SET UP AUTOMATIC PAYMENTS
If your credit score is suffering due to past missed or late payments, you should consider setting up automatic payments for those debts that have fixed payments. This includes, but is not limited to student loans, personal loans, mortgages and car loans. This way you’ll never forget to pay a bill again, which can seriously hurt your credit score.
USE YOUR CREDIT MORE
This tip might seem counterintuitive, but one of the best ways to repair your credit score is to use your credit more often. Credit is built on your ability to use credit and pay it back responsibly, which shows you are able to manage your finances. Continue using your credit as long as you are able to repay it on time.

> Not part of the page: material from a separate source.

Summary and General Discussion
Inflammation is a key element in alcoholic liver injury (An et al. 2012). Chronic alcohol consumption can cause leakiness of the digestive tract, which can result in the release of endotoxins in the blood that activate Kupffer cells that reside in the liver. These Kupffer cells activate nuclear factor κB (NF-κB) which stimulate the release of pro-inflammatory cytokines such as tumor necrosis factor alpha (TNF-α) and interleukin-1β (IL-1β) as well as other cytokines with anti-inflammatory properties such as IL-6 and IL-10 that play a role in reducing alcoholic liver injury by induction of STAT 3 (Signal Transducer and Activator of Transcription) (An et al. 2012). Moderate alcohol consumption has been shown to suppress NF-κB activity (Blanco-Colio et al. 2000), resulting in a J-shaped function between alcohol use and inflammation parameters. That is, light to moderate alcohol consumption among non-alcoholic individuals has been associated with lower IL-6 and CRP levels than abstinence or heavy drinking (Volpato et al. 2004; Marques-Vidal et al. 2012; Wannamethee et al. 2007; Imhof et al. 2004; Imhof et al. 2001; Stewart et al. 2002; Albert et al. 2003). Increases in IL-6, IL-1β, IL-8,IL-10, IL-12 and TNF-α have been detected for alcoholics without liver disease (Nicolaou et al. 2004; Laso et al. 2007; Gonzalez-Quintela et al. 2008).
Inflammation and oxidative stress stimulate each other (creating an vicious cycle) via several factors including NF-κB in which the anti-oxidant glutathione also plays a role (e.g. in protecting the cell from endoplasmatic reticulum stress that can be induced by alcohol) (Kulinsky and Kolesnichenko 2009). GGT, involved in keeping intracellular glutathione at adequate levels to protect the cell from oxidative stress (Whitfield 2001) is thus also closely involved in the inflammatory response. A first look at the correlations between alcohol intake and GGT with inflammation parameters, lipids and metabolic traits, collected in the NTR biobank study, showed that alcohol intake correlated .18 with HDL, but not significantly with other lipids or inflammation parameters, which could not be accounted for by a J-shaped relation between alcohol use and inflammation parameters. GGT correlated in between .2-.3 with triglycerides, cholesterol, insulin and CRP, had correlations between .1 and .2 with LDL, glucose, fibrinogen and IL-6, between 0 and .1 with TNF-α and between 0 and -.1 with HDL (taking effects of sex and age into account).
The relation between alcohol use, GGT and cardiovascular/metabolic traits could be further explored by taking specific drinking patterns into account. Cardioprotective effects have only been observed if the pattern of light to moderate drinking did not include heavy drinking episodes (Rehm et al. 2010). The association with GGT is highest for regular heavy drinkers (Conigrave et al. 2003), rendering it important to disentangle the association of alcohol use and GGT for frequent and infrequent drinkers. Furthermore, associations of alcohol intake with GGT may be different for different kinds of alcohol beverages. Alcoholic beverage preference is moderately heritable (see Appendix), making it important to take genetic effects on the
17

OPEN A SECURED CREDIT CARD ACCOUNT
One way to build your credit history is by opening a secured credit card account. This kind of account require a deposit upfront, but can be used like a regular credit card. A secured card is good for someone with no credit history or a poor credit score who may have a harder time getting approved for a credit card or a loan.
KEEP A LOW CREDIT CARD BALANCE
Keeping a high balance on your credit cards is not good practice. Maxing out your credit cards month-after-month and not paying them off can affect your score because credit bureaus compare how much credit you use to the amount of credit you have available. As a rule of thumb, it’s a good idea to keep your credit to less than 30% of your available credit. For example, if your card has a credit limit of $2,500 you should only be using $750 of that each month.
MONITOR AND REQUEST A COPY OF YOUR CREDIT SCORE
You can get free credit reports from the two largest credit bureaus in the country, Equifax Canada and TransUnion Canada. Simply send in some basic information and wait two to three weeks for your report to arrive in the mail. You can also get access it immediately online from both companies for a small fee.
Your three-digit credit score is the most important number in your report because it gives you a picture of the overall health of your credit. Your report includes a lot of additional details about specific accounts, which can be overwhelming to sift through if you’re not sure what you’re looking for. The Government of Canada has a great online explainer and sample credit reports so you can figure out those other numbers (and sometimes letters) mean.